## Text section
☆ ☆ ☆ ☆ ☆ ☆ ☆

HDTV can be delivered via three mediums: Broadcast (Over the Air), Cable, and Satellite. The modulation for each is different, sometimes requiring different hardware.
MPEG-2 versus H.264
When agreeing upon standards for digital television, Europe and much of the rest of the world implemented the DVB standard, which permits broadcasters to use either MPEG-2 or H.264 codecs. In the United States, ATSC permits only MPEG-2 as the codec. Each format has its advantages. MPEG-2 is a well understood, established video format. Playback is not computationally demanding, and most modern dual-core (and many recent single core) systems can easily manage playback. H.264 is a newer standard, but improves upon MPEG-2 in several ways. H.264 can achieve identical quality to MPEG-2 at 60% of the bitrate. Accordingly, a full-channel-bitrate (17.89 Megabit/s) H.264 stream compared with an identical-bitrate MPEG-2 stream will look substantially better. This comes at a much higher computational expense. Playing 720p and 1080i H.264 streams (at full bitrate) can be difficult, even on recent systems. Playing 1080p H.264 can often be nightmarish for those unfamiliar with tweaking playback options.
Bitrate (Or, if you read nothing else, read this)
Uninformed users frequently make a point of asking whether their hardware is capable of "1080p playback." Similarly uninformed users reply that a given setup is "enough" or "not enough." In reality, resolution of the material is a relatively minor part of the playback equation. Users who get their 1080p material via bittorrent or other questionable means often think that because they are able to play back the file, their system is capable of playing back all 1080p material. This is seldom the case. Most pirated HD material has been transcoded to substantially lower bitrates, often cutting the file size/bitrate more than in half. At proportionately lower bitrates, processor requirements are also proportionately lower. In reality, a full-bitrate H.264 or MPEG-2 from a Blu-ray/HD-DVD Disk may be substantially more difficult or impossible to play back for the same machine. While "true" Blu-ray and HD-DVD material may be encoded up to 40 Megabits per second, television is broadcast in bitrates up to 17.89 Megabits per second, and many "1080p rips" found on the internet are transcoded below 10 Megabits per second. In effect, processor requirements for the "real thing" may be up to four times as high as the user expects.

☆ ☆ ☆ ☆ ☆ ☆ ☆

Pose estimation data
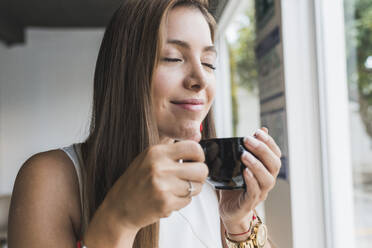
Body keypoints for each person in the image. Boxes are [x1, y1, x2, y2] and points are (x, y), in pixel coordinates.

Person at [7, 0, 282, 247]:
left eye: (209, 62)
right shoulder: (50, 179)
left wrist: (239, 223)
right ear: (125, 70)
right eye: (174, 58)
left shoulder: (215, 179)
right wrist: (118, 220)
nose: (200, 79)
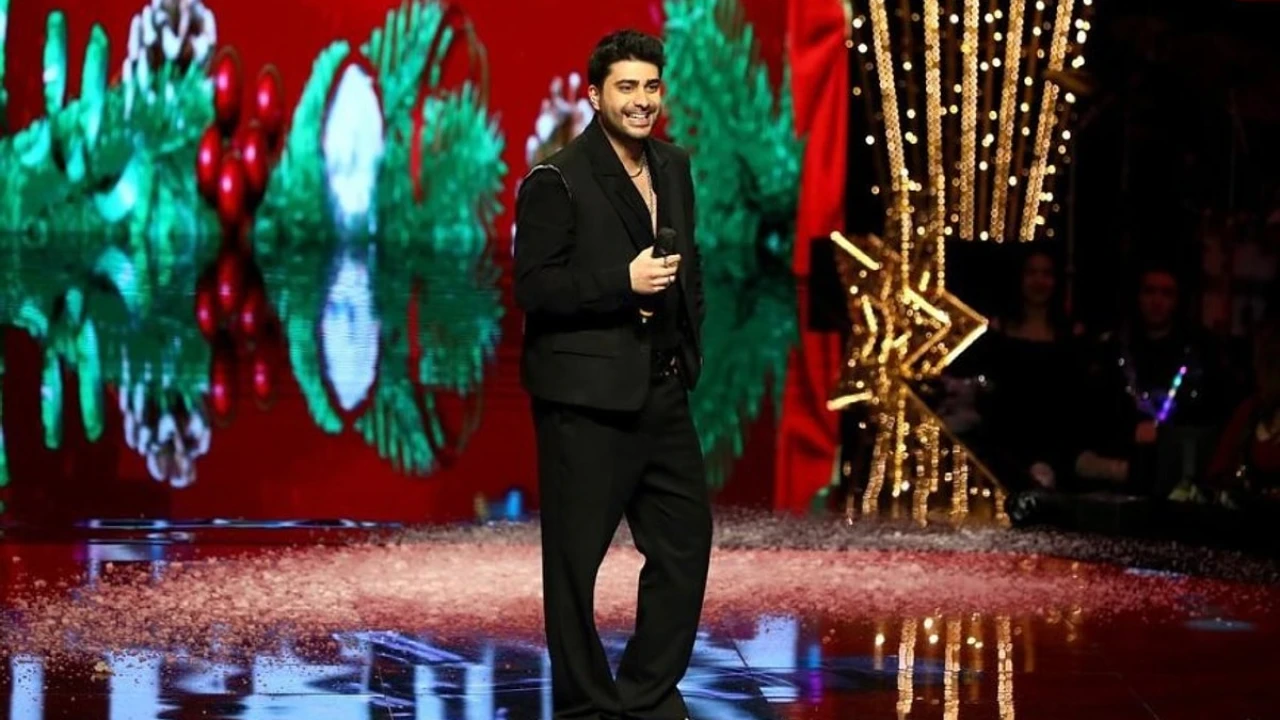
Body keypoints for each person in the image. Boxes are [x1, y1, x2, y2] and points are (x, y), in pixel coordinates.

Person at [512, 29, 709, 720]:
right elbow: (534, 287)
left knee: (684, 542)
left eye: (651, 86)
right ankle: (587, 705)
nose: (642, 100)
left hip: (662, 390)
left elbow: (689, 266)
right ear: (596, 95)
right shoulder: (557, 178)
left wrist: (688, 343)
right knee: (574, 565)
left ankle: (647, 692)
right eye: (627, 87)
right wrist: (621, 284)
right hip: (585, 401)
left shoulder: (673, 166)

☆ ☆ ☆ ☆ ☆ ☆ ☆

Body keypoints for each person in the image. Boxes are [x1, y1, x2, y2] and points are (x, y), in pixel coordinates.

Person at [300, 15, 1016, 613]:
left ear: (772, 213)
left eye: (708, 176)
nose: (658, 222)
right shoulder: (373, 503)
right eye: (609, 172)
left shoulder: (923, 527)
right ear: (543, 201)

☆ ☆ ☆ ☆ ☆ ☆ ☆

## Exercise set
• a. Decide whether each statement agrees with the text on HDTV playback: (i) ATSC in the United States allows both MPEG-2 and H.264; (ii) H.264 can match MPEG-2 quality at 60% of the bitrate; (iii) television is broadcast at bitrates up to 40 Megabits per second. For each, give yes or no and quote the words of the text that settle it.
• b. List every medium the text on HDTV playback names for delivering HDTV.
• c. According to the text on HDTV playback, which codecs does the DVB standard allow broadcasters to use?

## Answers provided
• a.
(i) No: "In the United States, ATSC permits only MPEG-2 as the codec."
(ii) Yes: "H.264 can achieve identical quality to MPEG-2 at 60% of the bitrate."
(iii) No: "television is broadcast in bitrates up to 17.89 Megabits per second"

• b. Broadcast (Over the Air), Cable, Satellite

• c. DVB allows either MPEG-2 or H.264.